Street cars named No Desire
Coburn’s report highlights how federal taxpayers were also asked to pay $36 million for a 2.2-mile trolley line in St. Louis from a museum to a library. In San Antonio, local officials are foisting an undesirable downtown street car project on taxpayers, and heisting $92 million in road funds to do so as an end run around a public vote. Advocates cite the ability to snag federal funds as a reason for pursuing the project.

It doesn’t stop at trolleys and street cars, the waste extends to trains, too. Thirty-eight million in federal transit funds (which are funded from federal gas taxes) were spent on sightseeing trains for cruise ship tourists in Alaska. How about the $145,000 in highway funds spent on a bronze sculpture of Herbert Hoover’s wife in Waterloo, Iowa, or the $74 million dollar electric vehicle tax credit, or the free bus rides for Super Bowl XLVI attendees in Indianapolis at a price tag of $142,419?

To top it all off, Grants Pass, Oregon will spend $78,000 each on five bus shelters. A grand total of $388,000 in federal funds will be used for the project.

Coburn’s report notes:
“In 2009, the city planned to spend $322,000 for between six and ten shelters. By 2012, however, the price estimate rose to more than $530,000 for only five shelters. That would have put the cost at $106,000 each.

“‘Around here, that’s enough to build a three-bedroom house,’ commented Grants Pass Councilman Dan de Young, ‘What we should do is build a house at each station, and if you miss your last bus, you can stay there overnight.’”

Misplaced priorities
“Would the dollars spent on these transportation projects not have been better spent to fix some of the 22,158 deficient bridges plaguing our national highway system?” asks Coburn.
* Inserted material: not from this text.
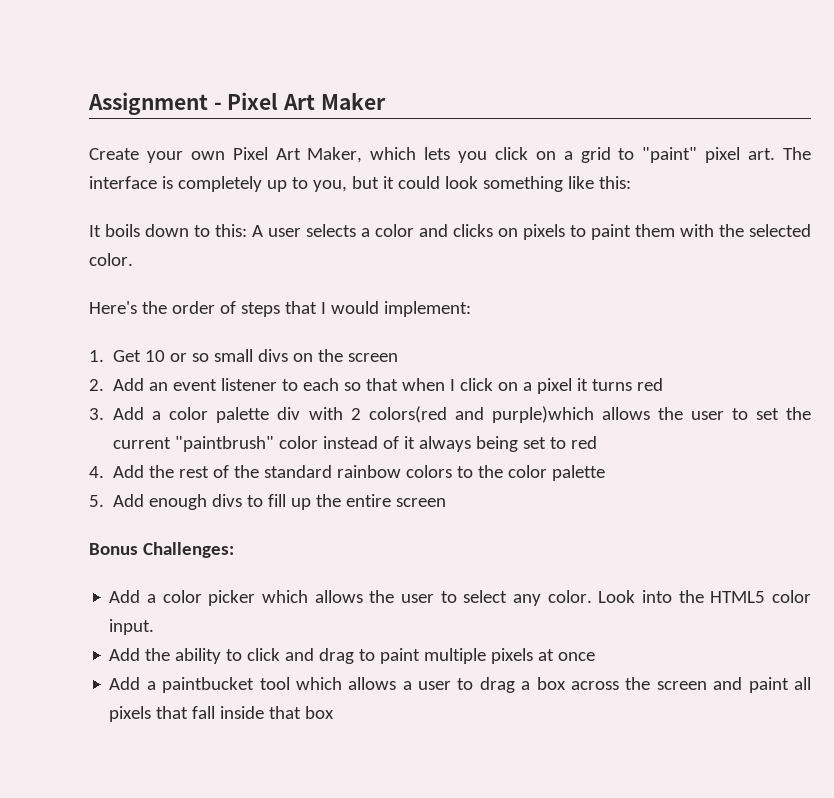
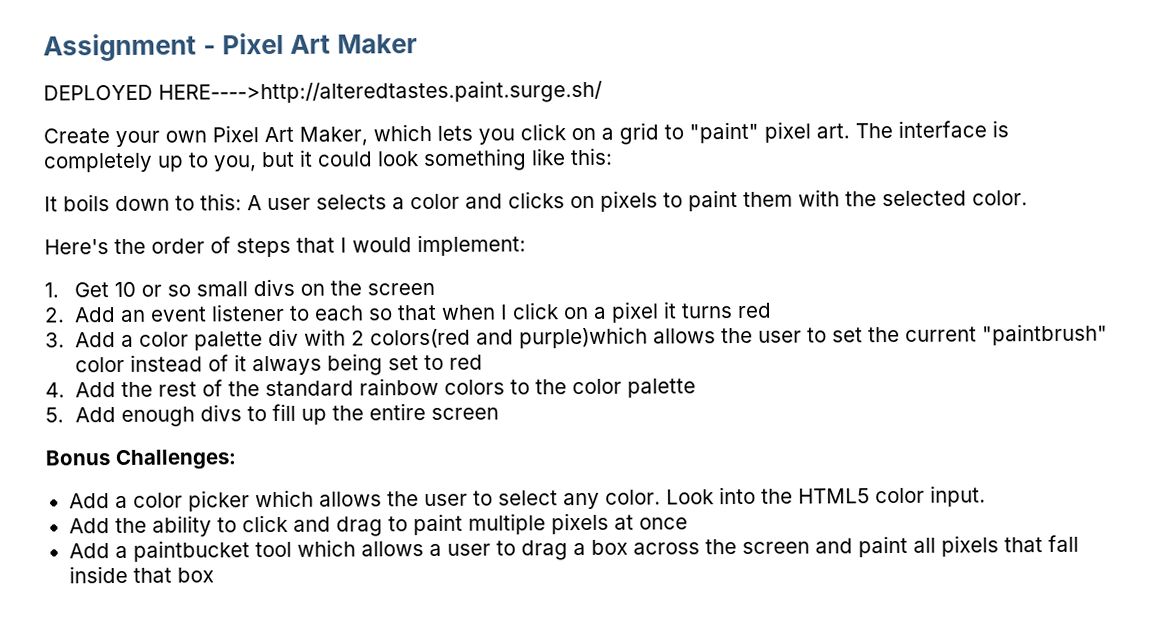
(386, 101) none -> [43,79,602,105] // DEPLOYED HERE---->http://alteredtastes.paint.surge.sh/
Truly, building and maintaining our highway system, the lifeline of daily living, is one of the few core functions of government. Yet, it’s been habitually raided and neglected, forcing a reliance on tolling, which is a cleverly cloaked tax hike imposed by state and local governments.

When you add in all the waste from the other agencies of the federal government Coburn highlights, there’s literally hundreds of millions in waste that can and should be cut before a single American should be asked to pay more in taxes. And Coburn’s Waste Book isn’t meant to be exhaustive, rather to be illustrative of the most outrageous waste in any given year. There’s certainly more fat to be burned. His analysis also doesn’t touch on the waste in state or local government nor the skyrocketing trajectory of increased government spending.

So all told, there’s more waste than one senator’s office has the resources to identify, and clearly government spending as a whole is so out of control, it’s unsustainable. Hence, the term ‘fiscal cliff.’ Well, may I suggest politicians retreat from their proverbial demagoguery and class warfare and focus instead on restoring fiscal sanity in Washington? A financially solvent America is the only path to prosperity for all.